Japanese Cucumber Salad - PCOS-Friendly Recipe
Nutrition per Serving
Ingredients
- 1 medium cucumber
- 2 tablespoons rice vinegar
- 1 tablespoon canola oil
- 1 teaspoon Splenda or Stevia
- 1/4 teaspoon salt (optional)
- 1 tablespoon sesame seeds, toasted
Instructions
- Peel the cucumbers to leave alternating green stripes. Slice the cucumbers in half lengthwise and scrape the seeds out with a spoon.
- Using a mandolin, food processor, or knife, slice the cucumber into very thin slices.
- In a medium bowl, whisk together the vinegar, canola oil, Splenda or Stevia, and salt (optional).
- Toss the cucumbers and sesame seeds in the dressing and serve.

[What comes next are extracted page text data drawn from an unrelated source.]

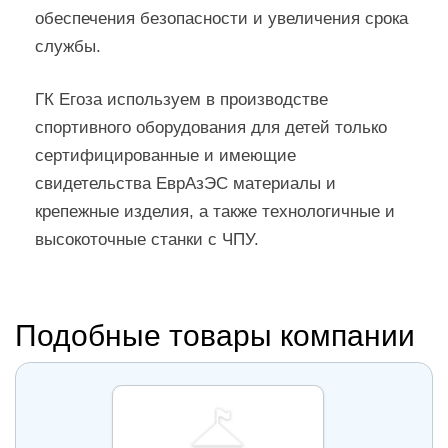
обеспечения безопасности и увеличения срока
службы.
ГК Егоза используем в производстве
спортивного оборудования для детей только
сертифицированные и имеющие
свидетельства ЕврАзЭС материалы и
крепежные изделия, а также технологичные и
высокоточные станки с ЧПУ.
Подобные товары компании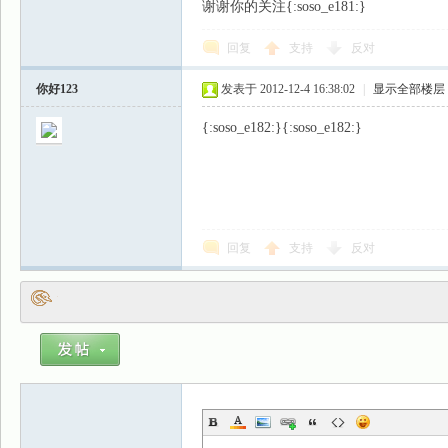
谢谢你的关注{:soso_e181:}
回复
支持
反对
你好123
发表于 2012-12-4 16:38:02
|
显示全部楼层
{:soso_e182:}{:soso_e182:}
回复
支持
反对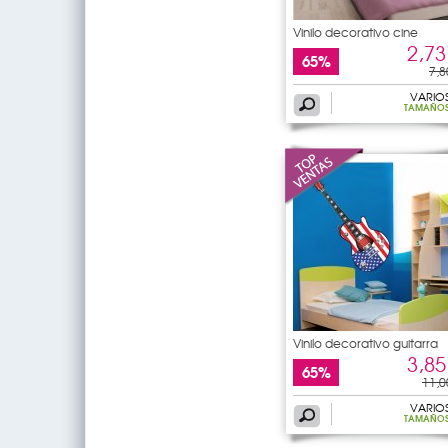
Vinilo decorativo cine
2,73
65%
7,8
VARIO
TAMAÑO
Vinilo decorativo guitarra
3,85
65%
11,0
VARIO
TAMAÑO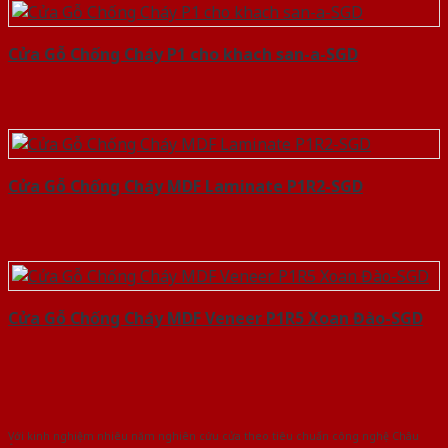
Cửa Gỗ Chống Cháy P1 cho khach san-a-SGD
Cửa Gỗ Chống Cháy MDF Laminate P1R2-SGD
Cửa Gỗ Chống Cháy MDF Veneer P1R5 Xoan Đào-SGD
Với kinh nghiệm nhiêu năm nghiên cứu cửa theo tiêu chuẩn công nghệ Châu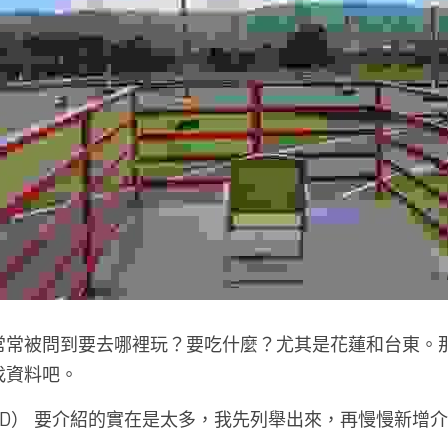
常常被問到要去哪裡玩？要吃什麼？尤其是花蓮和台東。
找資料吧。
D） 要介紹的實在是太多，我先列舉出來，再慢慢新增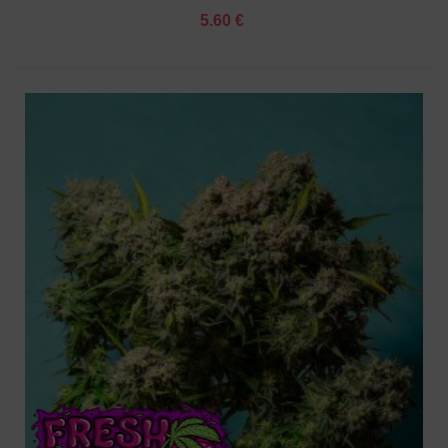
5.60 €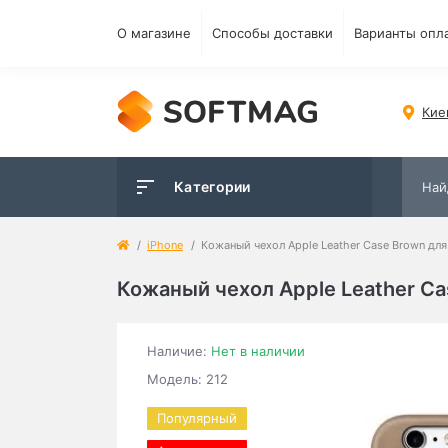
О магазине
Способы доставки
Варианты опл
Кие
Категории
iPhone
Кожаный чехол Apple Leather Case Brown для i
Кожаный чехол Apple Leather Cas
Наличие:
Нет в наличии
Модель: 212
Популярный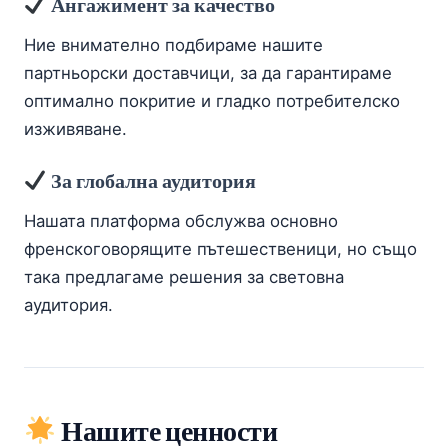
Ангажимент за качество
Ние внимателно подбираме нашите
партньорски доставчици, за да гарантираме
оптимално покритие и гладко потребителско
изживяване.
За глобална аудитория
Нашата платформа обслужва основно
френскоговорящите пътешественици, но също
така предлагаме решения за световна
аудитория.
Нашите ценности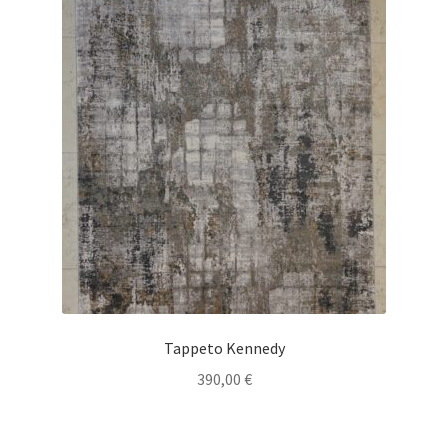
Tappeto Kennedy
390,00
€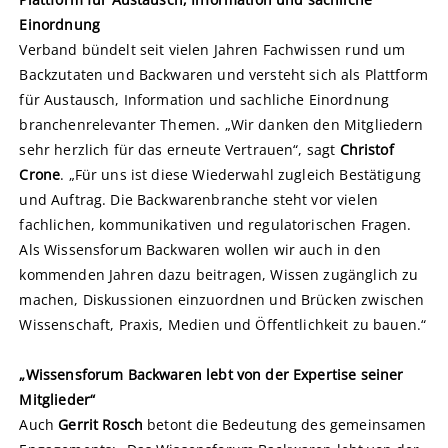
Einordnung
Verband bündelt seit vielen Jahren Fachwissen rund um
Backzutaten und Backwaren und versteht sich als Plattform
für Austausch, Information und sachliche Einordnung
branchenrelevanter Themen. „Wir danken den Mitgliedern
sehr herzlich für das erneute Vertrauen“, sagt
Christof
Crone
. „Für uns ist diese Wiederwahl zugleich Bestätigung
und Auftrag. Die Backwarenbranche steht vor vielen
fachlichen, kommunikativen und regulatorischen Fragen.
Als Wissensforum Backwaren wollen wir auch in den
kommenden Jahren dazu beitragen, Wissen zugänglich zu
machen, Diskussionen einzuordnen und Brücken zwischen
Wissenschaft, Praxis, Medien und Öffentlichkeit zu bauen.“
„Wissensforum Backwaren lebt von der Expertise seiner
Mitglieder“
Auch
Gerrit Rosch
betont die Bedeutung des gemeinsamen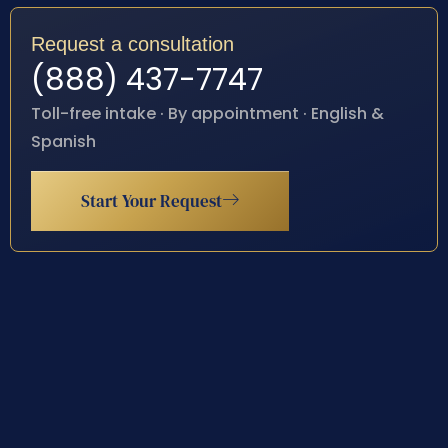
Request a consultation
(888) 437-7747
Toll-free intake · By appointment · English &
Spanish
Start Your Request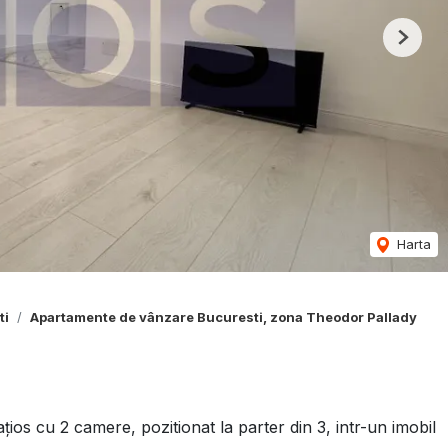
Next
Harta
ti
Apartamente de vânzare Bucuresti, zona Theodor Pallady
s cu 2 camere, pozitionat la parter din 3, intr-un imobil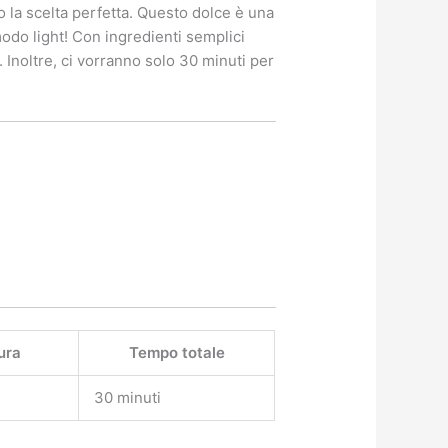
 la scelta perfetta. Questo dolce è una
odo light! Con ingredienti semplici
Inoltre, ci vorranno solo 30 minuti per
ura
Tempo totale
30 minuti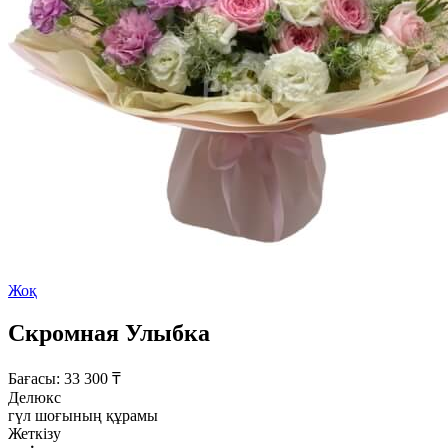
Жоқ
Скромная Улыбка
Бағасы:
33 300
₸
Делюкс
гүл шоғының құрамы
Жеткізу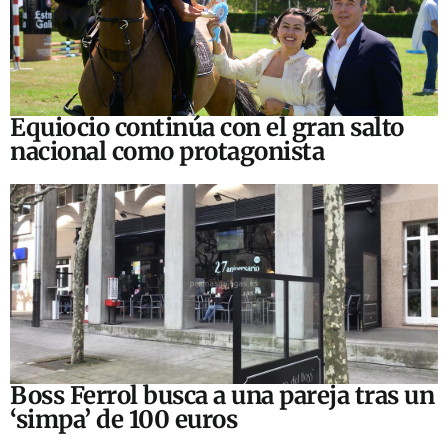
Equiocio continúa con el gran salto
nacional como protagonista
Boss Ferrol busca a una pareja tras un
‘simpa’ de 100 euros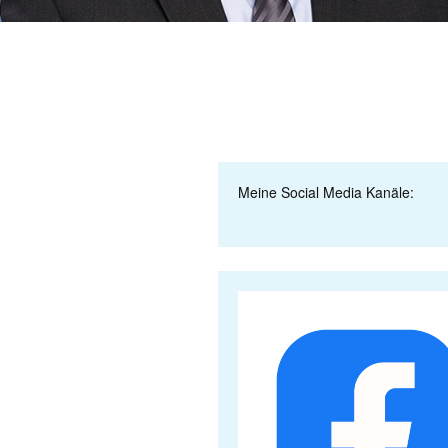
Meine Social Media Kanäle: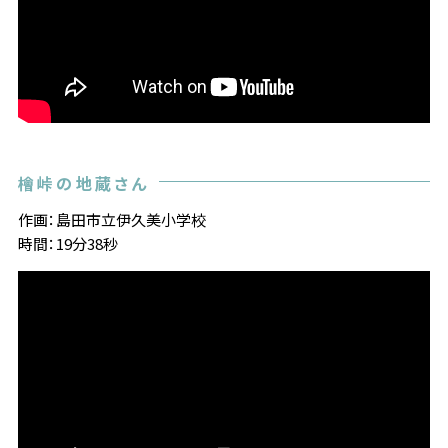
檜峠の地蔵さん
作画：島田市立伊久美小学校
時間：19分38秒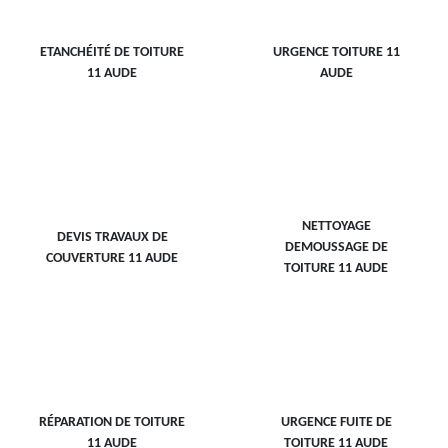
ETANCHÉITÉ DE TOITURE
URGENCE TOITURE 11
11 AUDE
AUDE
NETTOYAGE
DEVIS TRAVAUX DE
DEMOUSSAGE DE
COUVERTURE 11 AUDE
TOITURE 11 AUDE
RÉPARATION DE TOITURE
URGENCE FUITE DE
11 AUDE
TOITURE 11 AUDE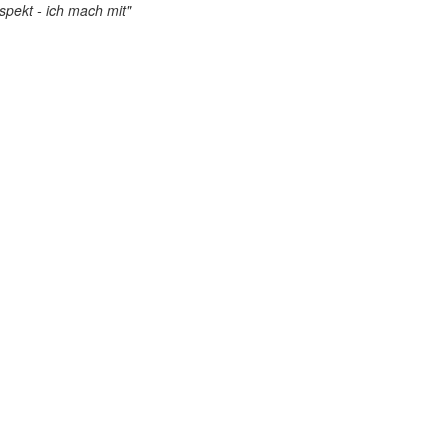
pekt - ich mach mit"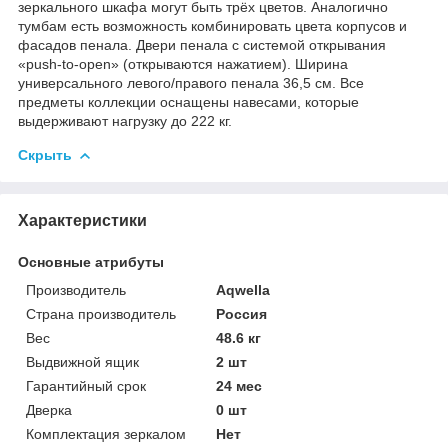
зеркального шкафа могут быть трёх цветов. Аналогично
тумбам есть возможность комбинировать цвета корпусов и
фасадов пенала. Двери пенала с системой открывания
«push-to-open» (открываются нажатием). Ширина
универсального левого/правого пенала 36,5 см. Все
предметы коллекции оснащены навесами, которые
выдерживают нагрузку до 222 кг.
Скрыть
Характеристики
Основные атрибуты
Производитель
Aqwella
Страна производитель
Россия
Вес
48.6 кг
Выдвижной ящик
2 шт
Гарантийный срок
24 мес
Дверка
0 шт
Комплектация зеркалом
Нет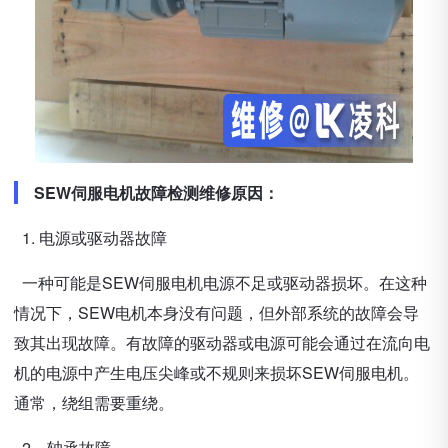
SEW伺服电机故障检测维修原因：
1. 电源或驱动器故障
一种可能是SEW伺服电机电源不足或驱动器损坏。在这种
情况下，SEW电机本身没有问题，但外部系统的故障会导
致其出现故障。有故障的驱动器或电源可能会通过在流向电
机的电源中产生电压尖峰或不规则来损坏SEW伺服电机。
通常，绕组需要重绕。
2、轴承故障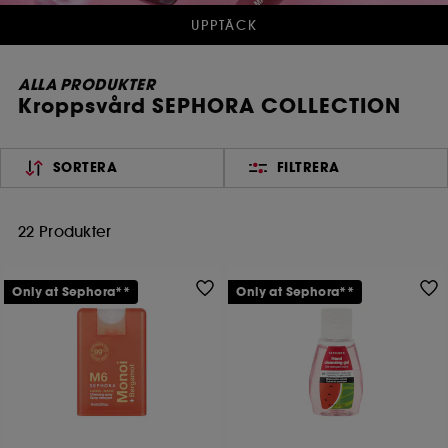
UPPTÄCK
ALLA PRODUKTER
Kroppsvård SEPHORA COLLECTION
SORTERA
FILTRERA
22 Produkter
Only at Sephora**
Only at Sephora**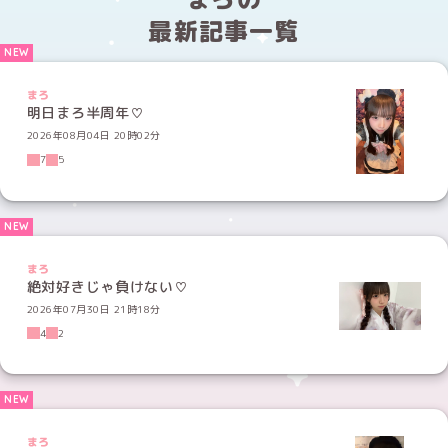
最新記事一覧
まろ
明日まろ半周年♡
2026年08月04日 20時02分
7
5
まろ
絶対好きじゃ負けない♡
2026年07月30日 21時18分
4
2
まろ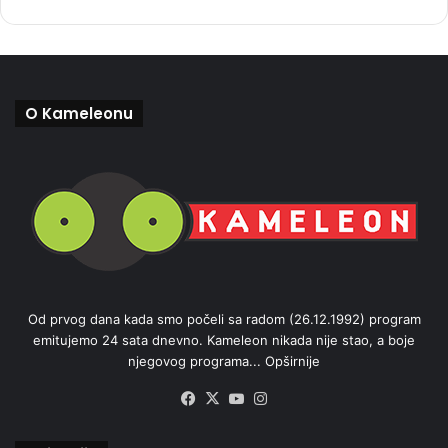
O Kameleonu
Od prvog dana kada smo počeli sa radom (26.12.1992) program
emitujemo 24 sata dnevno. Kameleon nikada nije stao, a boje
njegovog programa...
Opširnije
Facebook
X
YouTube
Instagram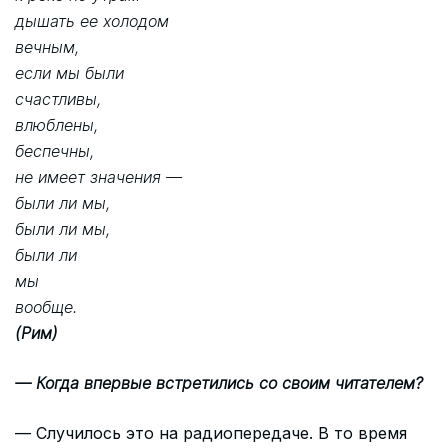
дышать ее холодом
вечным,
если мы были
счастливы,
влюблены,
беспечны,
не имеет значения —
были ли мы,
были ли мы,
были ли
мы
вообще.
(Рим)​
— Когда впервые встретились со своим читателем?
— Случилось это на радиопередаче. В то время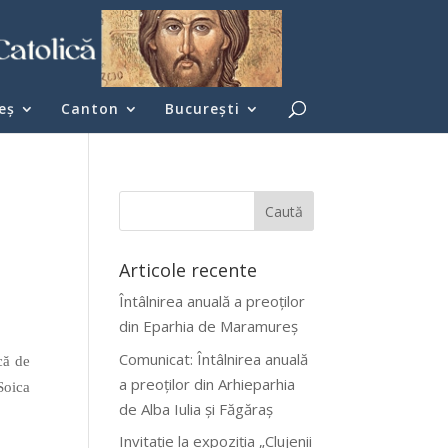
eş
Canton
București
Articole recente
Întâlnirea anuală a preoților
din Eparhia de Maramureș
Comunicat: Întâlnirea anuală
că de
a preoților din Arhieparhia
Soica
de Alba Iulia și Făgăraș
Invitație la expoziția „Clujenii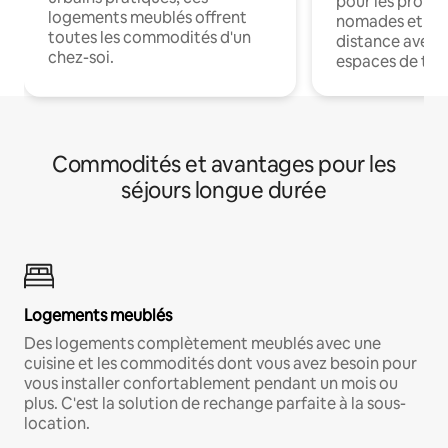
pour les profes
logements meublés offrent
nomades et trav
toutes les commodités d'un
distance avec le
chez-soi.
espaces de trav
Commodités et avantages pour les
séjours longue durée
Logements meublés
Des logements complètement meublés avec une
cuisine et les commodités dont vous avez besoin pour
vous installer confortablement pendant un mois ou
plus. C'est la solution de rechange parfaite à la sous-
location.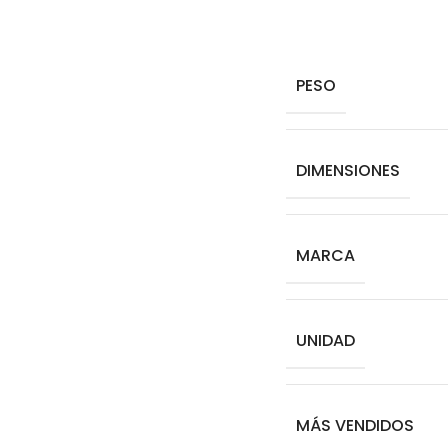
PESO
DIMENSIONES
MARCA
UNIDAD
MÁS VENDIDOS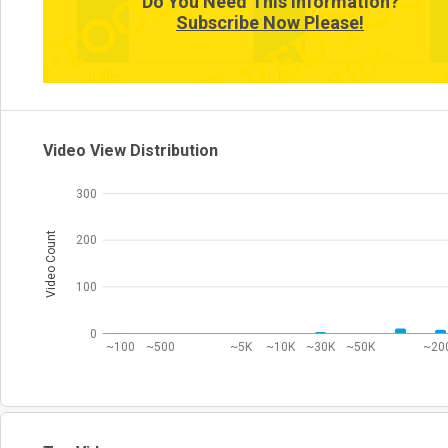
Do You Need This Information?
Subscribe Now Please!
0
0:30~
1:10~
Video View Distribution
300
Video Count
200
100
0
~100
~500
~5K
~10K
~30K
~50K
~20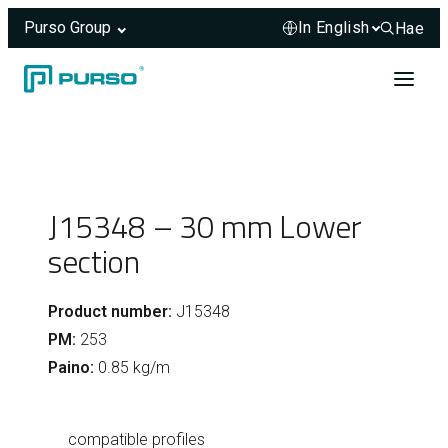
Purso Group
Hae
Hae sivus
Skip to content
Header rendered server-side.
J15348 – 30 mm Lower
section
Product number:
J15348
PM:
253
Paino:
0.85 kg/m
compatible profiles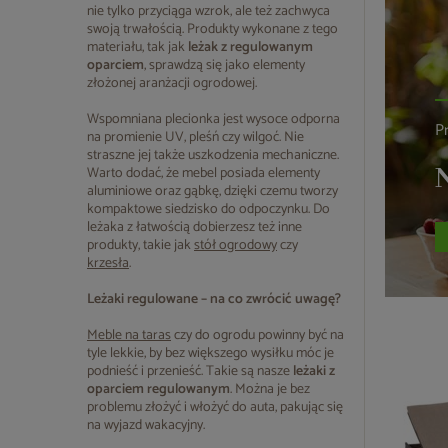
nie tylko przyciąga wzrok, ale też zachwyca
swoją trwałością. Produkty wykonane z tego
materiału, tak jak
leżak z regulowanym
oparciem
, sprawdzą się jako elementy
złożonej aranżacji ogrodowej.
Wspomniana plecionka jest wysoce odporna
P
na promienie UV, pleśń czy wilgoć. Nie
straszne jej także uszkodzenia mechaniczne.
N
Warto dodać, że mebel posiada elementy
aluminiowe oraz gąbkę, dzięki czemu tworzy
kompaktowe siedzisko do odpoczynku. Do
leżaka z łatwością dobierzesz też inne
produkty, takie jak
stół ogrodowy
czy
krzesła
.
Leżaki regulowane – na co zwrócić uwagę?
Meble na taras
czy do ogrodu powinny być na
tyle lekkie, by bez większego wysiłku móc je
podnieść i przenieść. Takie są nasze
leżaki z
oparciem regulowanym
. Można je bez
problemu złożyć i włożyć do auta, pakując się
na wyjazd wakacyjny.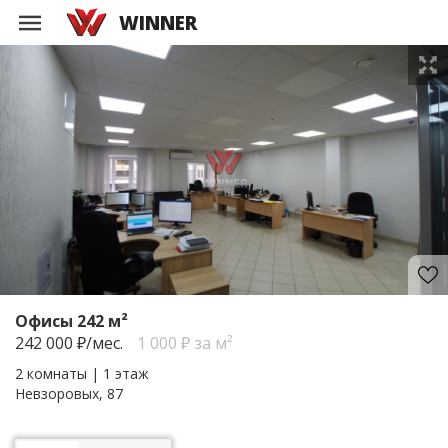
WINNER
Офисы 242 м²
242 000
₽/мес.
1 000 ₽ за м²
2 комнаты | 1 этаж
Невзоровых, 87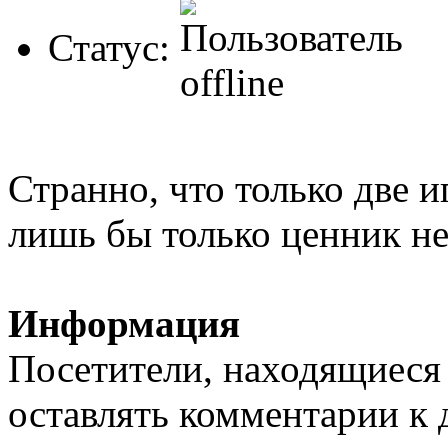
Статус:
Странно, что только две и
лишь бы только ценник не
Информация
Посетители, находящиеся
оставлять комментарии к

- Chef Tip: You can find a reasonably priced hand held slicer (also called a mandolin) in any kitchen supply store. Using it makes this salad really easy and consistent.
- MAKE IT GLUTEN-FREE: Confirm all ingredients are gluten-free and this recipe can be made gluten-free.
How This Recipe Supports PCOS Management
Understanding the nutritional profile of what you eat is a powerful step in managing PCOS. Here is how the key ingredients in this Japanese Cucumber Salad contribute to your health goals:
- Sesame: Provide calcium, iron, and zinc beneficial for PCOS
PCOS Diet Principles in This Recipe
The PCOS diet focuses on three core principles: reducing inflammation, managing insulin resistance, and supporting hormonal balance. Every recipe in our collection is evaluated against these principles. As part of a balanced PCOS meal plan, we recommend pairing recipes like this with a variety of nutrient-dense foods throughout the week to ensure you are meeting all your micronutrient needs.
Meal Prep Tip: This Japanese Cucumber Salad can be prepared ahead and stored in an airtight container in the refrigerator for up to 3 days. Meal prepping is one of the most effective strategies for sticking to a PCOS-friendly diet, as it removes the temptation to reach for processed convenience foods when time is short.
PCOS-Friendly Foods in This Recipe
This recipe contains the following foods that may benefit PCOS management: Sesame Seeds.
Sesame seeds help with progesterone balance. Lignans found in in sesame seeds help to prevent excess estrogen production.